The U.S. Supreme Court recently announced that it will review the application of the Dodd-Frank Act to whistleblowing activity in the financial sector. The vice president of a San Francisco-based company was fired when he told senior management at his firm that his supervisor had apparently done away with some internal controls, which violated securities law.
He sued for unlawful retaliation under Dodd-Frank, which encourages people to blow the whistle on securities law violations. His employer countered that he wasn’t eligible for whistleblower protection because he hadn’t reported his claim to the Securities and Exchange Commission.
The problem is that the Dodd-Frank Act is confusingly — some would say poorly — drafted. It defines the term “whistle-blower” as someone who reports a violation to the SEC. However, later on in the statute there is a list of examples of prohibited retaliation, and that list indicates that it is forbidden to retaliate against people who report violations of the Sarbanes-Oxley Act, or SOX. And yes, the SOX prohibits retaliation against people who expose fraudulent behavior at a publicly traded company, which applies in this case.
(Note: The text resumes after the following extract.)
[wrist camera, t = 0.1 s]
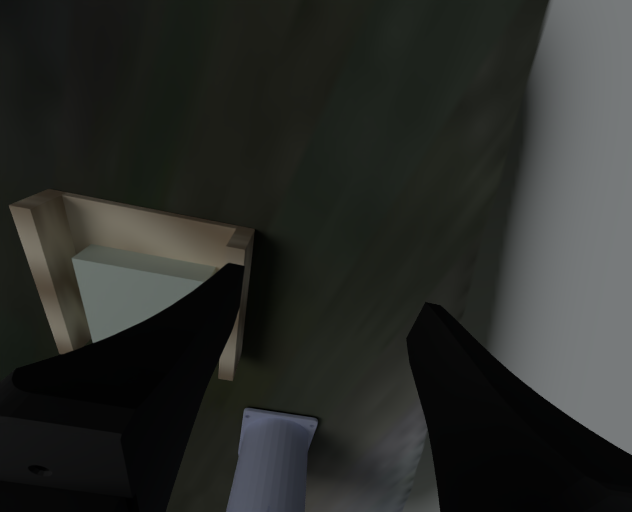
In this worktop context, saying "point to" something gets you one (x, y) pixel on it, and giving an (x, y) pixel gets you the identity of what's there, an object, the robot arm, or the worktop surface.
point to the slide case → (127, 234)
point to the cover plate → (130, 286)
The Supreme Court is taking the case, in part, based on a circuit split. The Second and Ninth Circuits ruled that SOX-style whistleblowers are protected even if they don’t report their claims to the SEC. The Fifth Circuit, however, ruled that the definition of “whistle-blower,” not the list of examples, prevails, so a whistleblower would have to go to the SEC in order to obtain protection.
What difference does it make? As one attorney pointed out, “Even if the Supreme Court holds that Dodd-Frank only protects external whistle-blowing, the whistle-blower protection provisions in Sarbanes-Oxley will still protect internal whistle-blowing.”
One difference is procedural. If the high court goes along with the Fifth Circuit, whistleblowers are likely to avoid their companies’ internal systems and head straight over to the SEC to make their reports. Another is that the broader vision of the Second and Ninth circuits could create broader exposure for companies who behave in a retaliatory fashion.
For the whistleblower, the Dodd-Frank Act offers a longer statute of limitations than the SOX. It also offers double back pay to compensate those who are fired in retaliation for blowing the whistle.